(TASK REQUIREMENTS) Update the records below by changing "Log line" to "Entry line" wherever it appears. Leave everything else as it is.

(INPUT ROWS)
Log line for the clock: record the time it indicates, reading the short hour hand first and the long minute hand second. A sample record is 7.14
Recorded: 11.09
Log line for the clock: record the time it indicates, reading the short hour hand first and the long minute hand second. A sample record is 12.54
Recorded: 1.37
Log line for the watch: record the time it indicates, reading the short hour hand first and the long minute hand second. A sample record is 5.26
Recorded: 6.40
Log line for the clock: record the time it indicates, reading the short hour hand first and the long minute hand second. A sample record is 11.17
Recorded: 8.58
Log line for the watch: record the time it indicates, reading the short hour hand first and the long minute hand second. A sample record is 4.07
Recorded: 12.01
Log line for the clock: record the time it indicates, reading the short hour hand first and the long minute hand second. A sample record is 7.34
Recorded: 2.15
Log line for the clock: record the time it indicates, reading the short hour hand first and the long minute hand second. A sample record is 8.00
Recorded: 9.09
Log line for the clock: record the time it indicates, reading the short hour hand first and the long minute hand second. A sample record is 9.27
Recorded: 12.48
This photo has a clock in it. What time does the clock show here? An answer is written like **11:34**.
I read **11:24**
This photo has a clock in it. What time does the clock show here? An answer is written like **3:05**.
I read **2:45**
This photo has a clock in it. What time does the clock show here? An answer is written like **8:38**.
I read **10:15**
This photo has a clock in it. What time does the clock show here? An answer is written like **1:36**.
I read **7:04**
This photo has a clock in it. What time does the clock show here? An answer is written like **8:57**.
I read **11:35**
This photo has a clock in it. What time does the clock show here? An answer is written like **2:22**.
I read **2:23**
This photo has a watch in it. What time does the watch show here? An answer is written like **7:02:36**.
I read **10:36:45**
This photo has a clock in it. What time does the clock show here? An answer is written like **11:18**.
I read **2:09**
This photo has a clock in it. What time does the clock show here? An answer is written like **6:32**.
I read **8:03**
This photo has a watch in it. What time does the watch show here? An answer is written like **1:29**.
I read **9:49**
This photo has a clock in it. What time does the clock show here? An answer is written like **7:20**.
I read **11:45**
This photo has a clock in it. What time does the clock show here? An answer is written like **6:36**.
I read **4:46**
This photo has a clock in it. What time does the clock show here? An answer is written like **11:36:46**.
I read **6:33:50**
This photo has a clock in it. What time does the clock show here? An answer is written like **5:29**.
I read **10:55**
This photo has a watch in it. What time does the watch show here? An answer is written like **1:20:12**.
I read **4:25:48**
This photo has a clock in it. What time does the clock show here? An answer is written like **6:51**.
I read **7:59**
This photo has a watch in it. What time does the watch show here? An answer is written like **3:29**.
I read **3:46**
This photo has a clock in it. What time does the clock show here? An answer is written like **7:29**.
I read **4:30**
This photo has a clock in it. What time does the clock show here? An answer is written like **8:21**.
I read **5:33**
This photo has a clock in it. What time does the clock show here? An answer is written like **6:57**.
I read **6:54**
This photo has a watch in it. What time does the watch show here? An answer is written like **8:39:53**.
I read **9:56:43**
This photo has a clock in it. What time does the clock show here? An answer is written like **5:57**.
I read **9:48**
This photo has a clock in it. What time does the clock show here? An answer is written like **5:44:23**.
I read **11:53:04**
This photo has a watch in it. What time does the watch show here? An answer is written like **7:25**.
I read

(THE RESPONSE)
Entry line for the clock: record the time it indicates, reading the short hour hand first and the long minute hand second. A sample record is 7.14
Recorded: 11.09
Entry line for the clock: record the time it indicates, reading the short hour hand first and the long minute hand second. A sample record is 12.54
Recorded: 1.37
Entry line for the watch: record the time it indicates, reading the short hour hand first and the long minute hand second. A sample record is 5.26
Recorded: 6.40
Entry line for the clock: record the time it indicates, reading the short hour hand first and the long minute hand second. A sample record is 11.17
Recorded: 8.58
Entry line for the watch: record the time it indicates, reading the short hour hand first and the long minute hand second. A sample record is 4.07
Recorded: 12.01
Entry line for the clock: record the time it indicates, reading the short hour hand first and the long minute hand second. A sample record is 7.34
Recorded: 2.15
Entry line for the clock: record the time it indicates, reading the short hour hand first and the long minute hand second. A sample record is 8.00
Recorded: 9.09
Entry line for the clock: record the time it indicates, reading the short hour hand first and the long minute hand second. A sample record is 9.27
Recorded: 12.48
This photo has a clock in it. What time does the clock show here? An answer is written like **11:34**.
I read **11:24**
This photo has a clock in it. What time does the clock show here? An answer is written like **3:05**.
I read **2:45**
This photo has a clock in it. What time does the clock show here? An answer is written like **8:38**.
I read **10:15**
This photo has a clock in it. What time does the clock show here? An answer is written like **1:36**.
I read **7:04**
This photo has a clock in it. What time does the clock show here? An answer is written like **8:57**.
I read **11:35**
This photo has a clock in it. What time does the clock show here? An answer is written like **2:22**.
I read **2:23**
This photo has a watch in it. What time does the watch show here? An answer is written like **7:02:36**.
I read **10:36:45**
This photo has a clock in it. What time does the clock show here? An answer is written like **11:18**.
I read **2:09**
This photo has a clock in it. What time does the clock show here? An answer is written like **6:32**.
I read **8:03**
This photo has a watch in it. What time does the watch show here? An answer is written like **1:29**.
I read **9:49**
This photo has a clock in it. What time does the clock show here? An answer is written like **7:20**.
I read **11:45**
This photo has a clock in it. What time does the clock show here? An answer is written like **6:36**.
I read **4:46**
This photo has a clock in it. What time does the clock show here? An answer is written like **11:36:46**.
I read **6:33:50**
This photo has a clock in it. What time does the clock show here? An answer is written like **5:29**.
I read **10:55**
This photo has a watch in it. What time does the watch show here? An answer is written like **1:20:12**.
I read **4:25:48**
This photo has a clock in it. What time does the clock show here? An answer is written like **6:51**.
I read **7:59**
This photo has a watch in it. What time does the watch show here? An answer is written like **3:29**.
I read **3:46**
This photo has a clock in it. What time does the clock show here? An answer is written like **7:29**.
I read **4:30**
This photo has a clock in it. What time does the clock show here? An answer is written like **8:21**.
I read **5:33**
This photo has a clock in it. What time does the clock show here? An answer is written like **6:57**.
I read **6:54**
This photo has a watch in it. What time does the watch show here? An answer is written like **8:39:53**.
I read **9:56:43**
This photo has a clock in it. What time does the clock show here? An answer is written like **5:57**.
I read **9:48**
This photo has a clock in it. What time does the clock show here? An answer is written like **5:44:23**.
I read **11:53:04**
This photo has a watch in it. What time does the watch show here? An answer is written like **7:25**.
I read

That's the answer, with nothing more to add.